Menefee-Libbey called attempts to set the legal code against anti-government activists a form of political persecution aimed to suppress resistance, and the "legal twists and turns" the government has taken over the past 10 months when it comes to these protesters reveals the corruption within the US legal system, he said.
"On the inauguration, there were dozens of autonomous actions resisting the inauguration and protesting against the racist, sexist, homophobic, imperialist, money-grubbing a**hole that Donald Trump is. As part of that there was the anti-capitalist, anti-fascist march that was met with a lot of resistance from the DC Police Department," Menefee-Libbey explained.
"Over 230 people were kettled and arrested before and after being repeatedly exposed to chemical weapons," he added. After having tear gas canisters fired at them, more than 200 people were charged with felony rioting, which carries a maximum 10-year prison sentence.

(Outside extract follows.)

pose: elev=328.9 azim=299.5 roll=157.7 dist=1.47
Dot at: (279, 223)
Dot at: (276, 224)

Some of the protesters are also facing felony conspiracy charges with prison sentences of up to 70 years. Although a superseding indictment resulted in charges being dropped for journalists or legal observers, many of the protesters have been charged with eight felonies each.
On November 1, a judge noted that two of the felonies that people were charged with do not actually exist as felonies in the criminal code, but were actually misdemeanors, reducing the sentence of those people from 51 years in prison to eight.
Two groups of seven defendants are to go to trial before the end of the year: one group on November 15, the other on December 11, he said. But even with those trials scheduled, the legal chicanery continues.
"At the trial readiness hearing for the December 11 trial, the prosecutor revealed that they had decided only to proceed with three misdemeanor counts rather than than the six felonies and two misdemeanors that everyone had traveled to DC to appear in court for. I think this sort of [change] attests to how wild the prosecutor's' legal theory is," Menefee-Libbey said. This development is very new, he added, and so far only applies to those seven defendants.
Protesters are accused of throwing objects at people and businesses, and during the protests, some vehicles and storefronts were damaged. The property damage to the city has been assessed at north of $100,000 dollars. The DC police have been accused by protesters of kettling them, forcing individuals, including legal observers and journalists, into enclosed areas and making mass arrests, as well as assaults on protesters in custody.